Roma still face discrimination in the Czech Republic, says Amnesty International report

Roma are still discriminated against in the Czech Republic, especially in housing and education, according to a new AI report on human rights in Europe


Written by ČTK Published on 16.04.2020 14:22:20 (updated on 16.04.2020) Reading time: 2 minutes

Berlin/Prague, April 16 (CTK) – Roma are still discriminated against, especially in housing and education, in the Czech Republic, according to the annual report on the state of human rights in Europe released by Amnesty International (AI).

The report also criticises the Czech government proposals relating to the housing benefits that may pose a risk of homelessness to a part of the population.

AI says migrants, too, face discrimination in the Czech Republic.

AI highlights the position of the European Commission from last year saying the Czech Republic lacks accessible and quality social housing, warning that homelessness as well as personal debts are growing.

It joined the criticism of NGOs regarding the bill on housing benefits which introduces tougher criteria and may deny the benefits to the persons living in hostels.
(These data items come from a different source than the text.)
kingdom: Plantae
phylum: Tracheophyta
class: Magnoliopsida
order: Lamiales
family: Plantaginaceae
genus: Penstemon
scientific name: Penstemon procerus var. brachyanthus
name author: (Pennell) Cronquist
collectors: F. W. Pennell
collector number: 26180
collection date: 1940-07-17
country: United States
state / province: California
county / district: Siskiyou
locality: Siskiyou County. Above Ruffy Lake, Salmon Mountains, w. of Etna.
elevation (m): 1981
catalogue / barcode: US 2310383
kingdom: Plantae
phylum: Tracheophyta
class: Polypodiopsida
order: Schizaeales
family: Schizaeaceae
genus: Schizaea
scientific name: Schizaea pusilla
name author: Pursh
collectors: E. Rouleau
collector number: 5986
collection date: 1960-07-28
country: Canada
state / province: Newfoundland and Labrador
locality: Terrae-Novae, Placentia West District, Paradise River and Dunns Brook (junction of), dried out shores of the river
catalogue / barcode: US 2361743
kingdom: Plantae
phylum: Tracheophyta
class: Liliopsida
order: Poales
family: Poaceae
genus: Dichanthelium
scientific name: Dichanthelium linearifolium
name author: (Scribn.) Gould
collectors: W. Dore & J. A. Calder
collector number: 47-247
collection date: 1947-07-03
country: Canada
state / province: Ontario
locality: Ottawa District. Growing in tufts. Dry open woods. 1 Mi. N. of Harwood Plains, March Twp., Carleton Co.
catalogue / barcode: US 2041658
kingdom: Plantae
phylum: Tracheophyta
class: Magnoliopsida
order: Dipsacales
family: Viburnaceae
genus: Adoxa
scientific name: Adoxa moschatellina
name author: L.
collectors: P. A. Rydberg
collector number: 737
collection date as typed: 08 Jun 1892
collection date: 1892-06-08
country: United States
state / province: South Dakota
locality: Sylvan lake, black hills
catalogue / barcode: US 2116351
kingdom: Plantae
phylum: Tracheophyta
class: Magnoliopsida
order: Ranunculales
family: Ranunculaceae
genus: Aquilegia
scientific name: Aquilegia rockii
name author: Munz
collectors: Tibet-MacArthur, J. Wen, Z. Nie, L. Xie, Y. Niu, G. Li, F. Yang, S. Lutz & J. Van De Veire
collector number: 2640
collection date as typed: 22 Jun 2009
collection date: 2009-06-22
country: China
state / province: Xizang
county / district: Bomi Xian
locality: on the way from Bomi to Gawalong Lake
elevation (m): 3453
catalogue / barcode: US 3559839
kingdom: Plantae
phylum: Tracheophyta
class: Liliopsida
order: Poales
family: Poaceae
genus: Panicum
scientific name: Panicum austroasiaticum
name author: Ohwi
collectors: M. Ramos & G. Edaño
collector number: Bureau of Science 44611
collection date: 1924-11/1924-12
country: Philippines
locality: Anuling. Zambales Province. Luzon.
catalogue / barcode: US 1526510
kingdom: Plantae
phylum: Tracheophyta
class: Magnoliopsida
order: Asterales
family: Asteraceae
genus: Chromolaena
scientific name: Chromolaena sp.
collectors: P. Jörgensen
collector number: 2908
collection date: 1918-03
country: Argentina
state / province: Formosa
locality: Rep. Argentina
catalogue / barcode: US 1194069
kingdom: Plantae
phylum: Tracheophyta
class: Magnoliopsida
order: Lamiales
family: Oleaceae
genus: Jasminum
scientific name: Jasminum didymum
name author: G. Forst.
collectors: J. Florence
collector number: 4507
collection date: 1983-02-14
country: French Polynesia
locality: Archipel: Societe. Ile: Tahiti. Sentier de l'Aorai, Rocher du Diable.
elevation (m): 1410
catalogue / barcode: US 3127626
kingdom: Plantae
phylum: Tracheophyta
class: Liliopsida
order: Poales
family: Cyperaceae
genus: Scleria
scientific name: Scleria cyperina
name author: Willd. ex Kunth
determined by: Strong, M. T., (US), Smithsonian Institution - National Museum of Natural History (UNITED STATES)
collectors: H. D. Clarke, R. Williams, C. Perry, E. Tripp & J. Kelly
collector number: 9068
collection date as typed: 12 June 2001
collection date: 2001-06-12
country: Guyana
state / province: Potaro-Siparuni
Thousands of families may thus lose their incomes.

AI warns that many Czech towns have declared the zones “with an increased occurrence of socially undesirable phenomena.” Due to them, their residents cannot receive some housing benefits.

The United Nations Committee on the Elimination of Racial Discrimination (CERD) has described this practice as discriminatory as it mainly affects the areas with a sizeable Roma population.

The AI report also expresses concern about the continued existence of segregated schools, mostly with Roma pupils.

AI points out the CERD position that Roma children are excessively included in the programmes for children with minor mental disorders and that last year, Roma made up just under 4 percent of the total elementary school pupils, while their proportion in the “reduced educational programmes” was over 29 percent.

In the sphere of migration, AI criticises the practice of Czech authorities that keep asylum seekers, including children, in the centres for expulsion.

The report also warns of the way the Czech authorities treated a group of Chinese asylum seekers. In 2017, 78 Chinese citizens asked for asylum in the Czech Republic due to religious persecution, but in 2018, 70 such requests were turned down.

AI also says that the Chamber of Deputies has not ratified the Istanbul Convention on preventing and combating violence against women and domestic violence, while only a small number of perpetrators of this crime are tried in the Czech Republic.

AI also criticises continued Czech deliveries of arms to Saudi Arabia and the coalition it heads that fights the Shia rebels in Yemen.

AI warns of the dangers that the weapons can be used for violation of human rights and humanitarian law in the Yemen conflict.